Prisons: Synthetic Cannabinoids - Question to Ministry of Justice

Jared has asked the following ‘To ask the Secretary of State for Justice, what strategy his Department has to tackle the use of synthetic cannabinoids in prisons.’

This was asked on 16/10/2018

Rory Stewart responded with ‘We have formed a Drugs Taskforce working with law enforcement and health partners across government to reduce substance misuse including psychoactive substances (PS) in prisons. The Taskforce is developing a Prison Drugs Strategy for publication this autumn which supports and complements the National Drugs Strategy published by the Home Office in 2017. Our approach is centred around the same three objectives: restricting supply, reducing demand and building recovery.

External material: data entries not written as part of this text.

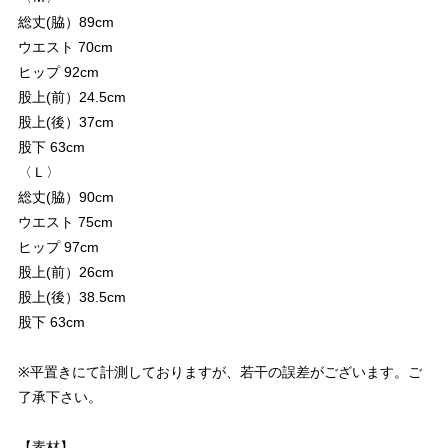
総丈(脇）89cm
ウエスト 70cm
ヒップ 92cm
股上(前）24.5cm
股上(後）37cm
股下 63cm
〈Ｌ〉
総丈(脇）90cm
ウエスト 75cm
ヒップ 97cm
股上(前）26cm
股上(後）38.5cm
股下 63cm
※平置きにて計測しておりますが、若干の誤差がございます。ご
了承下さい。
【素材】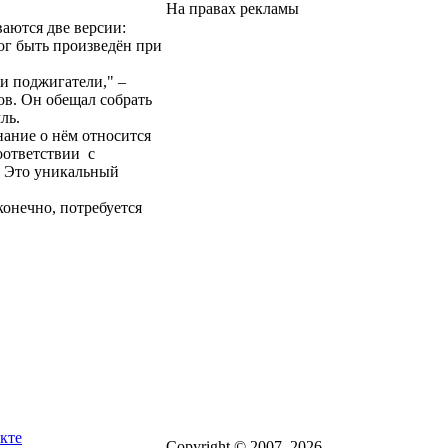
На правах рекламы
ваются две версии:
ог быть произведён при
и поджигатели," –
в. Он обещал собрать
ль.
ание о нём относится
соответствии с
. Это уникальный
онечно, потребуется
кте
Copyright © 2007–2026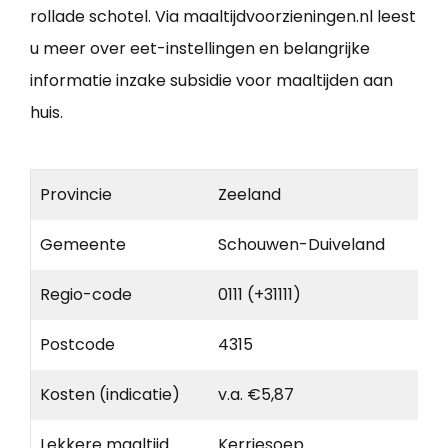
rollade schotel. Via maaltijdvoorzieningen.nl leest
u meer over eet-instellingen en belangrijke
informatie inzake subsidie voor maaltijden aan
huis.
Provincie
Zeeland
Gemeente
Schouwen-Duiveland
Regio-code
0111 (+31111)
Postcode
4315
Kosten (indicatie)
v.a. €5,87
Lekkere maaltijd
Kerriesoep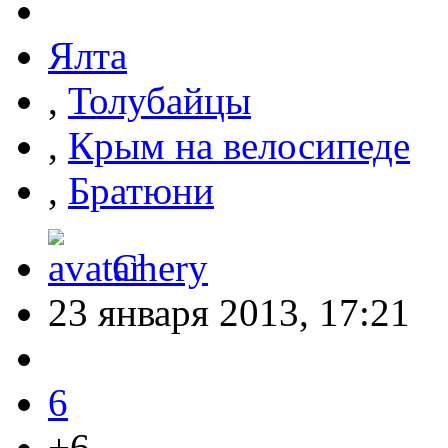
Ялта
,
Толубайцы
,
Крым на велосипеде
,
Братюни
Chery
23 января 2013, 17:21
6
+6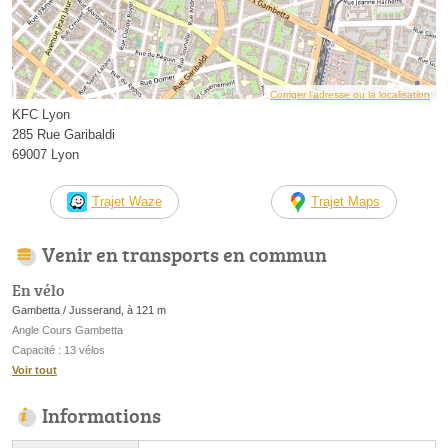
Corriger l’adresse ou la localisation
KFC Lyon
285 Rue Garibaldi
69007 Lyon
Trajet Waze
Trajet Maps
Venir en transports en commun
En vélo
Gambetta / Jusserand, à 121 m
Angle Cours Gambetta
Capacité : 13 vélos
Voir tout
Informations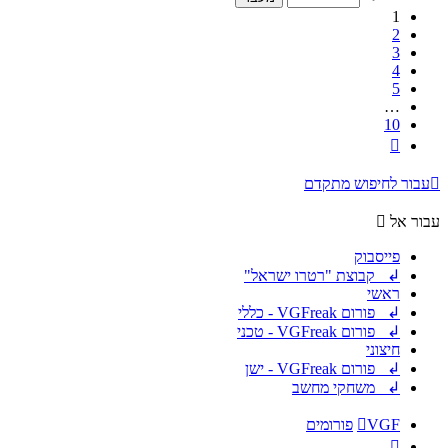
10
1
2
3
4
5
…
10
הבא
עבור לחיפוש מתקדם
עבור אל
פייסבוק
↲ קבוצת "רטרו ישראל"
ראשי
↲ פורום VGFreak - כללי
↲ פורום VGFreak - טכני
חיצוני
↲ פורום VGFreak - ישן
↲ משחקי מחשב
VGF
פורומים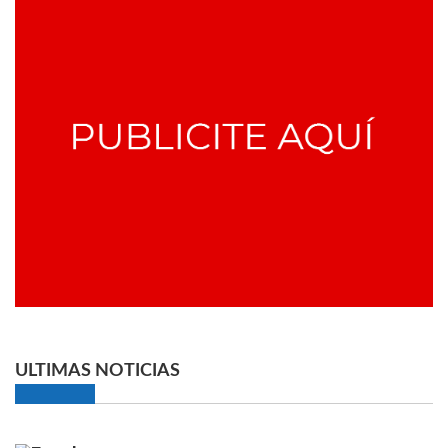
ULTIMAS NOTICIAS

We are supporting prisons in reducing all types of drug use, with a particular focus on PS and the unique challenges they bring. In September 2016, we became the first prison service in the world to introduce innovative mandatory drug tests for psychoactive substances, a significant step in tackling the supply and use of them. We have made it a criminal offence to possess psychoactive substances in prison and trained more than 300 sniffer dogs specifically to detect these drugs. We will shortly be providing guidance on how to counter the evolving methods used by suppliers such as impregnated paper. The creation of a new specialist Financial Crime Unit to identify and disrupt the organised crime gangs fuelling drug dealing in prisons was announced by the Secretary of State for Justice at the Conservative Party Conference. The unit is staffed by members of the Police and Prison Service and is able to freeze bank accounts linked to organised crime and to make arrests. This action will cut the supply of drugs to prisoners and prevent money reaching criminal kingpins. We are supporting Bim Afolami MP’s Private Member’s Bill on substance testing in prisons. This legislation will simplify and strengthen the drug testing framework, allowing us to test for all psychoactive substances, as well as prescription-only and pharmacy medicines, helping to identify where they are being abused.’